False Assurance of Audit Trail - The Rule requires that inquiring patients be given an accounting of the disclosures and uses of the data an institution has released. However, the accounting need not be patient-specific and exceptions to the rule abound. Disclosures for payment, treatment and health care operations-a group of 18 broadly defined activities-need not be reported. "Business associates" that receive data for contracted work will go unnamed. And disclosures to the U.S. Department of Health and Human Services (HHS) for the purpose of validating, monitoring or enforcing compliance with the Rule will not be part of any report of disclosures. Therefore, if ABC law firm, XYZ credit agency, YourData corporation, or the federal government obtains medical record information, the patient need never be told.

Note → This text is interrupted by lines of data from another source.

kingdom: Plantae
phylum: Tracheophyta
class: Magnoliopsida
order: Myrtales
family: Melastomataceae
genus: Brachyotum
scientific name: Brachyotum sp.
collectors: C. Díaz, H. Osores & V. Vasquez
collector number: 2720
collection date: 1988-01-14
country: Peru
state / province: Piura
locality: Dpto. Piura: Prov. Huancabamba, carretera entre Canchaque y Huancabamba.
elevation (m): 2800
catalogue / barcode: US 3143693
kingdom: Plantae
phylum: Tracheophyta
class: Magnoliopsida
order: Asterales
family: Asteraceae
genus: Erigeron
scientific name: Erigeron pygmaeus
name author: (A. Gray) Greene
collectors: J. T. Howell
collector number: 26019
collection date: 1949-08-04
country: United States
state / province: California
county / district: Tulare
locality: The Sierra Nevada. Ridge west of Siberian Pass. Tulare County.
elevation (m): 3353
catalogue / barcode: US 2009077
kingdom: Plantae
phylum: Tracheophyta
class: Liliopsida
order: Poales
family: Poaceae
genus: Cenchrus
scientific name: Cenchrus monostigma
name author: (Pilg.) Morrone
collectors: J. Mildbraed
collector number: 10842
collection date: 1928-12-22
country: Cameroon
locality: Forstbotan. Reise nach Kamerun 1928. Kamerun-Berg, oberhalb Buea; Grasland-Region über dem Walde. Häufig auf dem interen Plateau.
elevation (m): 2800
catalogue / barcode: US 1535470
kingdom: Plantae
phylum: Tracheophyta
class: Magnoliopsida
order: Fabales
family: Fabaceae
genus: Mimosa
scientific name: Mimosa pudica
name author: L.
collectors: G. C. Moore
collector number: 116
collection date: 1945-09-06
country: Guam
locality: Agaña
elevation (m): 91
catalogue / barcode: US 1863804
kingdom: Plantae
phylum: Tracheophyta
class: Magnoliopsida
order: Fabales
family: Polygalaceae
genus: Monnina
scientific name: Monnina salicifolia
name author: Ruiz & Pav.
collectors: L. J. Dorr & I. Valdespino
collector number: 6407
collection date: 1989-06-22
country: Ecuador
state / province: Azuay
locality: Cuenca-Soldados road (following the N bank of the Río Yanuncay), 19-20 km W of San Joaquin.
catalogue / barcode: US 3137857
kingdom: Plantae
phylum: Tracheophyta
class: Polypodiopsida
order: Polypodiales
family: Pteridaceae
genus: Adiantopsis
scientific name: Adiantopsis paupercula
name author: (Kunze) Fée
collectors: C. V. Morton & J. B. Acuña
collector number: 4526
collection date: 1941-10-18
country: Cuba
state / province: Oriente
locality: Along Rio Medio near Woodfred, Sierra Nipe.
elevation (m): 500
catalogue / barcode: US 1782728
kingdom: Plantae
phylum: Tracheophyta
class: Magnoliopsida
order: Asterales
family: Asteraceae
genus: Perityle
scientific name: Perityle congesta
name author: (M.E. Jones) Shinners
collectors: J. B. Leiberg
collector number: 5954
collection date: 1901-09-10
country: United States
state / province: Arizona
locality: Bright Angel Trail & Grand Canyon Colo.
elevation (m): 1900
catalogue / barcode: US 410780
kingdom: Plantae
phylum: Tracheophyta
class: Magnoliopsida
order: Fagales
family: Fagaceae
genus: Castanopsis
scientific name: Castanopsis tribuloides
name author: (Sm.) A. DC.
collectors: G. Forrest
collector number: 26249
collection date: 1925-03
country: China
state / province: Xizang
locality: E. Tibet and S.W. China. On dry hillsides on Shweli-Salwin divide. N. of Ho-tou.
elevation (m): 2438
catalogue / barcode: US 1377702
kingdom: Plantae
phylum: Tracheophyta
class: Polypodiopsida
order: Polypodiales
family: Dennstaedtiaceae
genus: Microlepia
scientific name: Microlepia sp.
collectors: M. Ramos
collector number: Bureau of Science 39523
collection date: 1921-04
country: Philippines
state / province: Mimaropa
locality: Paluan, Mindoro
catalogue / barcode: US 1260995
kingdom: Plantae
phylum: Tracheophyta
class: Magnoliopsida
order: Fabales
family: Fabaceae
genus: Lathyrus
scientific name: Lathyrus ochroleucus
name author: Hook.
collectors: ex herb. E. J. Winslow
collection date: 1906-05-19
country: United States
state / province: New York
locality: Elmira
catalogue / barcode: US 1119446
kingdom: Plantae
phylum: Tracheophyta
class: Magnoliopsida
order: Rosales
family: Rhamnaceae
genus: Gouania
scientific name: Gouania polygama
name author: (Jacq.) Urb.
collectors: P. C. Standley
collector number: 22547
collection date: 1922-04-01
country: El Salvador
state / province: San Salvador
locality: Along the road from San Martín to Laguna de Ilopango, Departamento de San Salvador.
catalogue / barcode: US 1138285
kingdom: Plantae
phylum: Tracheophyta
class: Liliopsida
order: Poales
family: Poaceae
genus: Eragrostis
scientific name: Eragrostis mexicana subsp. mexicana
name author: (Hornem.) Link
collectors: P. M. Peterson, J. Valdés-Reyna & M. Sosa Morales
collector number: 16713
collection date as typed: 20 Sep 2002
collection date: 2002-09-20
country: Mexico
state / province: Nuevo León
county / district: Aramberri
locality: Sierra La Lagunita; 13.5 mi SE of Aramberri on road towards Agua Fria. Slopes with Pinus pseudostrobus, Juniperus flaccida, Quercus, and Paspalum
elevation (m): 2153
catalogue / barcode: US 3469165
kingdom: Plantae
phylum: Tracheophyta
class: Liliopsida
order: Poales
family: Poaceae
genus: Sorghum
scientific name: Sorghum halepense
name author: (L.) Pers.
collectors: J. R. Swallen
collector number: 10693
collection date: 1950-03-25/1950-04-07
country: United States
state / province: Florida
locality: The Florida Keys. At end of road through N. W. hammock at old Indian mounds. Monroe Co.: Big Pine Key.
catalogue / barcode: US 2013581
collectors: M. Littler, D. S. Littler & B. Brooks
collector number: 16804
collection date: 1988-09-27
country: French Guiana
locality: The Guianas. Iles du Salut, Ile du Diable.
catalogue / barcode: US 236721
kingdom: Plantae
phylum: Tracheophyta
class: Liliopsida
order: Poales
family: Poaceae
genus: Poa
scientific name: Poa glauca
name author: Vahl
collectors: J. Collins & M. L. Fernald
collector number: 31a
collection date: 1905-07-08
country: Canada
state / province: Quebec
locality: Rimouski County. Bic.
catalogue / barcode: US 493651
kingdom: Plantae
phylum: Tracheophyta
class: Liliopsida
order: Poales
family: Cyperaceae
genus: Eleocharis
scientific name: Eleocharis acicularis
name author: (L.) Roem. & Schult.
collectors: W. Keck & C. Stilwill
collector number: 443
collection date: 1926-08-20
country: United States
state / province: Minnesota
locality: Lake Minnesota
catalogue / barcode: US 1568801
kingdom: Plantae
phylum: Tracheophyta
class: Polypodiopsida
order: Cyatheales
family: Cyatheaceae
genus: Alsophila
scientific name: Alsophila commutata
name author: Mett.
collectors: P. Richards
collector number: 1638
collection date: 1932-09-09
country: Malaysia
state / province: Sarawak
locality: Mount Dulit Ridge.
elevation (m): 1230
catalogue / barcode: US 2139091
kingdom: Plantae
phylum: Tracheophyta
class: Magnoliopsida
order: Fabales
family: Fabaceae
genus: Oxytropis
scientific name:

Reporting Loophole - Like a stealth bomber, most public health and researcher use of medical record data will done under the radar of patients. If a "limited data set" is used, no report to patients is required. HHS acknowledged in the Rule that patients can still be identified using data in the limited data set-the entire medical record minus 16 identifiers-but insists that a data use agreement will prevent such identification. However, violations of these agreements-requirements that patients not be identified or contacted-cannot be pursued by the HHS. Government agencies and most medical researchers are not under the jurisdiction of the Rule.
Psychotherapy Notes Not Protected - Psychotherapy notes contain not only the private statements expressed by patients, but also the thoughts and conclusions of the therapist. Right or wrong conclusions. HHS acknowledges the special privacy concerns of psychotherapy notes, but does not exempt them completely from disclosure. A therapist is permitted to disclose the notes for training programs, legal proceedings, government oversight of the therapist and to protect the health and safety of a person or the public. And in a clear cut case of irony, federal officials from the U.S. Department of Health and Human Services can read them while they evaluate the therapist's compliance with the privacy rule.
Marketing and Fundraising Authorized - The privacy rule will not stop unwelcome phone calls and uninvited solicitations for contributions. Fundraising and marketing are not prohibited by the Rule. Practitioners, clinics, hospitals and insurers who hold patient data may engage in fundraising using the patient's name, address, age, other demographic data, and treatment dates. Providing patients with a way to opt out of fundraising is required, but there is no absolute prohibition against continued solicitation after the patient opts out.
Marketing is permitted if the solicitation is provided in a face-to-face conversation between a patient and his doctor or insurer. Promotional gifts of nominal value can also be sent to the patient. This means that a diaper company could contract with a pediatric clinic who agrees to send expectant moms a small sample of their diaper product. In addition, clinics, hospitals and insurers are allowed to engage in health care operations that include contacting patients "with information about treatment alternatives."
Federal officials have declared private medical records to be public property. The Rule makes medical information available without patient consent to individuals and organizations that claim a need or a right to them. That the term "privacy" is not even one of the 61 terms defined in the Rule provides further evidence that, despite its title, and despite statements to the contrary, the Rule was not written to protect patient privacy. It was written to share patient data. It looks like it's about to do a very good job.
Published in Heartland Institute's Intellectual Ammunition, Summer 2003.